DATA SECTION:
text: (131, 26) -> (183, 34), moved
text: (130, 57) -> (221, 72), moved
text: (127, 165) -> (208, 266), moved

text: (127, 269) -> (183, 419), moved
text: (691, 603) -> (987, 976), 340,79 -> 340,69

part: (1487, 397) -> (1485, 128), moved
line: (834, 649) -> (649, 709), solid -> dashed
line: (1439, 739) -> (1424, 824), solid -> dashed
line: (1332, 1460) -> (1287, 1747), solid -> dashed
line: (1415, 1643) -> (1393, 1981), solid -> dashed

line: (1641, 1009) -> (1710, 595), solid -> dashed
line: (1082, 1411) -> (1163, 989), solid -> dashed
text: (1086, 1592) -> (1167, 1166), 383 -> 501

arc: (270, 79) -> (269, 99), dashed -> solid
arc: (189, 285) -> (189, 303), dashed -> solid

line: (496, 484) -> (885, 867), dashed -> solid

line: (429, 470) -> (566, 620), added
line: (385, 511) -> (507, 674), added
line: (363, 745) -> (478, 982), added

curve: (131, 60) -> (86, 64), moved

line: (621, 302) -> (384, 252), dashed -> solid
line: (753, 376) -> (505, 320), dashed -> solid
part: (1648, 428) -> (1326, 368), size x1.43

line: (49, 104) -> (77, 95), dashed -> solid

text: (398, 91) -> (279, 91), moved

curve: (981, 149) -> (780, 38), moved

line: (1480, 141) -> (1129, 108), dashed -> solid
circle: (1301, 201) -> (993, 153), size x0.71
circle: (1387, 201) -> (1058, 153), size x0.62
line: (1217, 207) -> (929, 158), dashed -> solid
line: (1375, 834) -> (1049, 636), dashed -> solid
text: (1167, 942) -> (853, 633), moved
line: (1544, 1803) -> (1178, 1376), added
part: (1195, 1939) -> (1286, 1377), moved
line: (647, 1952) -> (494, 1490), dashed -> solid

HOW TO COMPLETE THIS TASK:
There is a line with "part: (1487, 397) -> (1485, 128), moved" and a line with "arc: (189, 285)" above. Copy exactly those two lines and all lines between them, with nothing else.

SOLVED PROBLEM:
part: (1487, 397) -> (1485, 128), moved
line: (834, 649) -> (649, 709), solid -> dashed
line: (1439, 739) -> (1424, 824), solid -> dashed
line: (1332, 1460) -> (1287, 1747), solid -> dashed
line: (1415, 1643) -> (1393, 1981), solid -> dashed

line: (1641, 1009) -> (1710, 595), solid -> dashed
line: (1082, 1411) -> (1163, 989), solid -> dashed
text: (1086, 1592) -> (1167, 1166), 383 -> 501

arc: (270, 79) -> (269, 99), dashed -> solid
arc: (189, 285) -> (189, 303), dashed -> solid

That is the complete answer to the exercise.